For many years John Henry Begley has served the people of Little Falls as their courteous and efficient assistant postmaster. Indeed, it would be very difficult for most people of the city to imagine the post office without Mr. Begley, for his years of experience as a postal clerk and assistant postmaster have made him an authority on all the details of postal regulation and usage, the final arbiter in cases of dispute. Mr. Begley was born in Little Falls on August 20, 1866, the son of John and Eliza (Long) Begley, both of whom were born in Dingle, County Kerry, Ireland, in 1839, the father in the month of August and the mother in November. They are now living in Little Falls, at the age of eighty-four, and Mrs. Begley, especially, is very active for a person of her advanced years. Nearly twenty years ago the father retired front active life after spending more than forty years with the New York Central Railroad as track foreman.
John Henry Begley grew to manhood in Little Falls, where he went to the public schools and took a two-year course in the local high school. During the long summer vacations for three years before he left school he was employed as a water boy with construction gangs on the New York Central, attending school in the winter. His first ambition was to become a machinist and with this in view he entered Ready's foundry as a chore boy when he laid his textbooks aside to take up the sterner duties of earning a livelihood. He worked in the foundry for a year, but at the end of that time decided that he had not started in the right direction. When he was about twenty he accepted a position as a clerk in the local post office at a salary of four hundred dollars a year, under the postmastership of W. R. Chapple. This proved to be the pivotal step in his life, for he has been identified with the Little Falls post office ever since. At the end of his first year in the office Mr. Begley was advanced to the position of assistant to the postmaster, but unfortunately for him Mr. Chapple's administration was nearly over and the advent of a republican postmaster meant that he had to return to the position of clerk. When Mr. W. H. Nolan was appointed postmaster in 1916, Mr. Begley became his assistant and upon the accession of Mr. F. W. Ashenhurst to the office he continued in that position. Inasmuch as the office of postmaster is a political one, subject to frequent change with the national political fortunes, it is the permanent employe, such as Mr. Begley, who carries on the real routine of Uncle Sam's tremendous mail business. He is the man who must know all the essential details of this vast organization and upon him we depend for the prompt and safe delivery of our mail. In Little Falls this responsible post has been admirably filled by Mr. Begley for many years and he has long enjoyed the well-merited confidence of his fellow employes and the general public.

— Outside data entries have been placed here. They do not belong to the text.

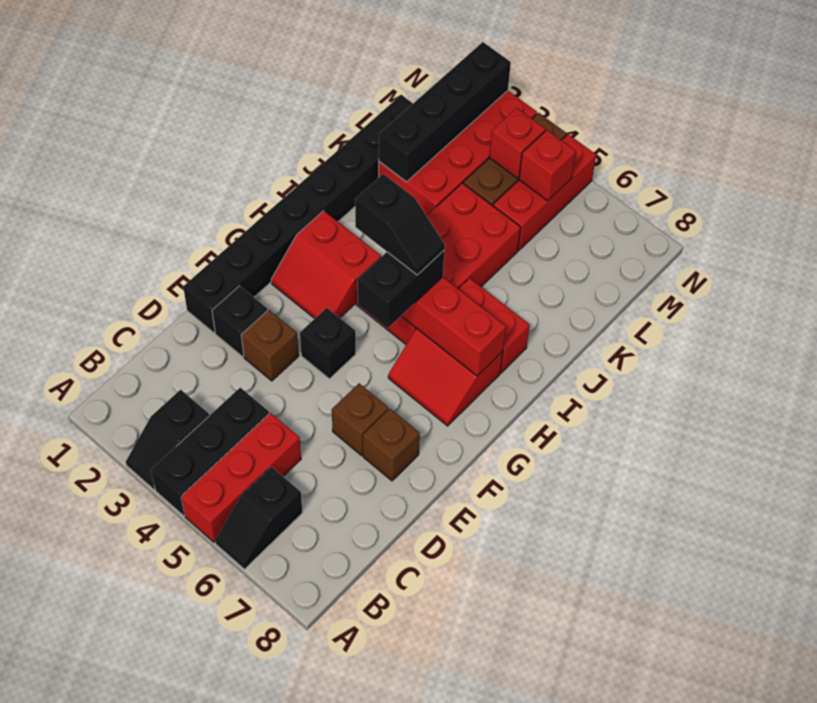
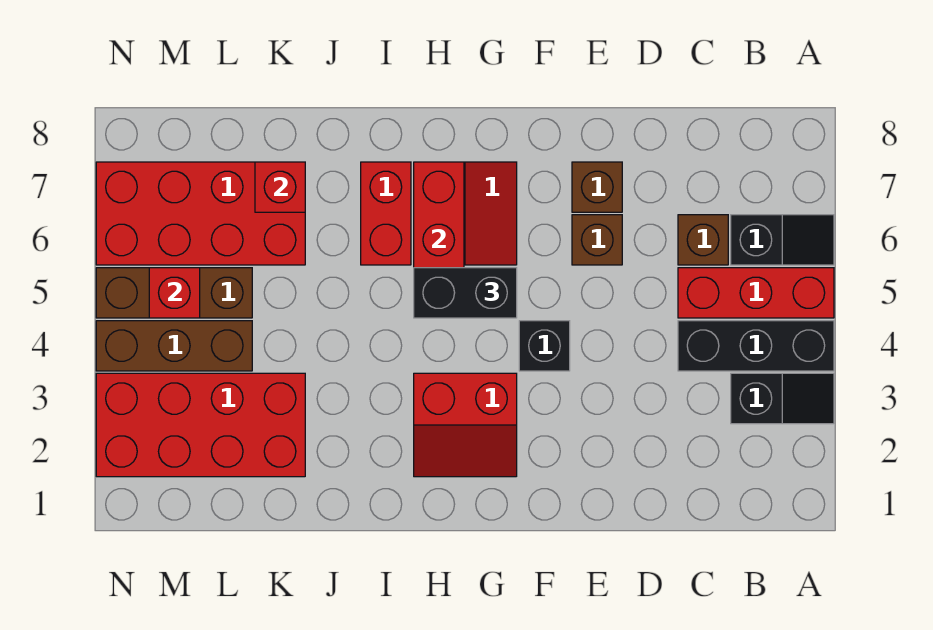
black brick E1:L1 level 1 -> none
black brick E2 level 1 -> none
brown brick E3 level 1 -> brown brick C6 level 1
red slope G2:H3 level 1 top H -> red slope G2:H3 level 1 top 3
red brick H4:K5 level 1 -> red brick K6:N7 level 1
black slope H4:H5 level 4 top 4 -> none
black brick K2:N2 level 2 -> none
red brick L5:N5 level 1 -> brown brick L5:N5 level 1
red brick M4 level 2 -> red brick K7 level 2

For the past twenty-seven years Mr. Begley has been proprietor of a retail grocery establishment at the corner of Ward and Loomis streets, which enjoys a liberal patronage from the people of Little Falls and the surrounding community. The store is in charge of Miss Anna Begley, who is assisted by her two sisters, the Misses Elizabeth and Leta Begley. Mr. Begley is also connected with the C. J. Lundstrom Manufacturing Company, makers of bookcases, in which he holds the office of director, and is likewise a director of the Little Falls National Bank.

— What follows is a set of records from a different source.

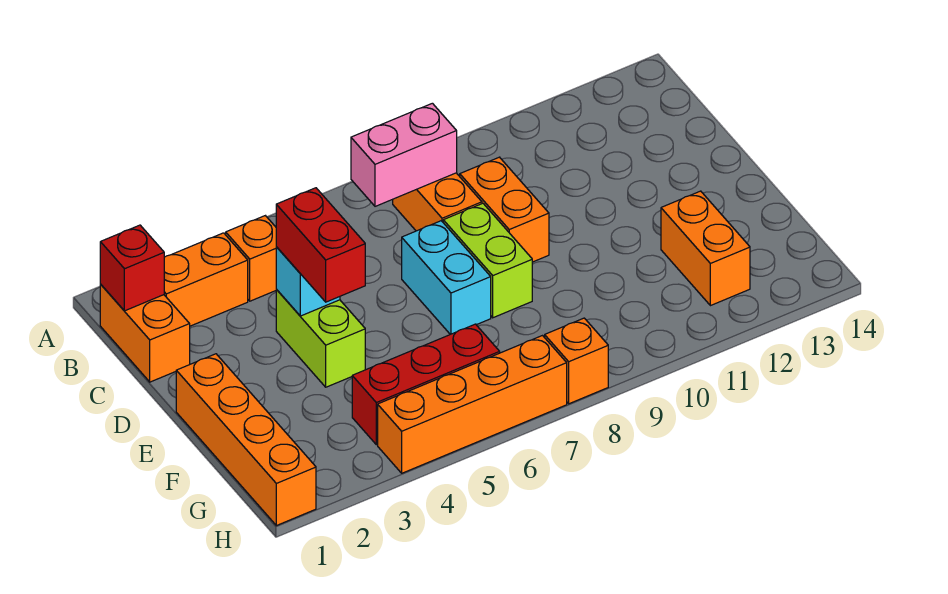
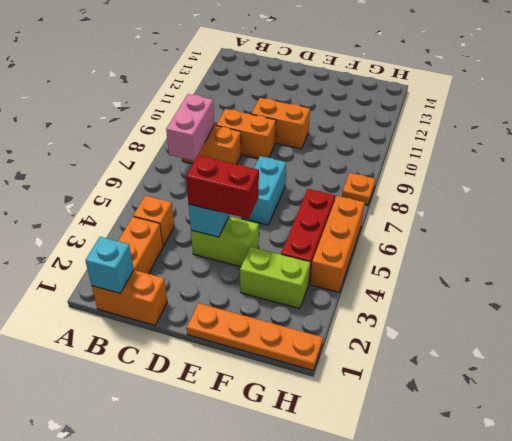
red brick B1 level 2 -> cyan brick B1 level 2
cyan brick D7:E7 level 1 -> cyan brick E6:E7 level 1
lime brick D8:E8 level 1 -> lime brick F3:G3 level 1
orange brick E1:H1 level 1 -> orange plate E1:H1 level 1
orange brick F12:G12 level 1 -> orange brick D10:E10 level 1
orange brick H4:H7 level 1 -> orange brick H4:H6 level 1
orange brick H8 level 1 -> orange plate H8 level 1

Politically Mr. Begley is affiliated with the democratic party and served as a police and fire commissioner for Little Falls under Mayor Timothy Dasey for two years. A Roman Catholic in his religious faith, he belongs to St. Mary's parish of this city and is a member of the Knights of Columbus. He also belongs to the Little Falls Lodge of the Benevolent Protective Order of Elks. Mr. Begley was one of the men instrumental in organizing the Little Falls Country Club, of which he has been a member for many years, and he is also identified with the Camp Outlet Club of Wilmurt, New York.

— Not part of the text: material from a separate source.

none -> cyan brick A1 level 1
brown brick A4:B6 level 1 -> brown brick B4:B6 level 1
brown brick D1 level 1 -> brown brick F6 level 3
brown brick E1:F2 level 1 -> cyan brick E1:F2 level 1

Mr. Begley and Miss Catherine O'Connell were united in marriage in this city, on the 16th of June, 1896. Mrs. Begley was born in Little Falls on August 5, 1871, and is the daughter of John and Mary (MoyNahan) O'Connell, both of whom are deceased. Her parents were natives of Ireland who came to America in early life, and first met in Little Falls, where they were subsequently married. Mr. and Mrs. Begley have two daughters: Helen Marie and Louise, born in this city on August 1, 1900, and September 6, 1903, respectively. Helen, who is a graduate of St. Mary's Academy of Little Falls, class of 1919, and of the School of Commerce of Utica, class of 1920, is now employed by the Henry Cheney Hammer Company, Incorporated, of this city; Louise graduated from St. Mary's in 1921 and is now attending St. Rose's College of Albany.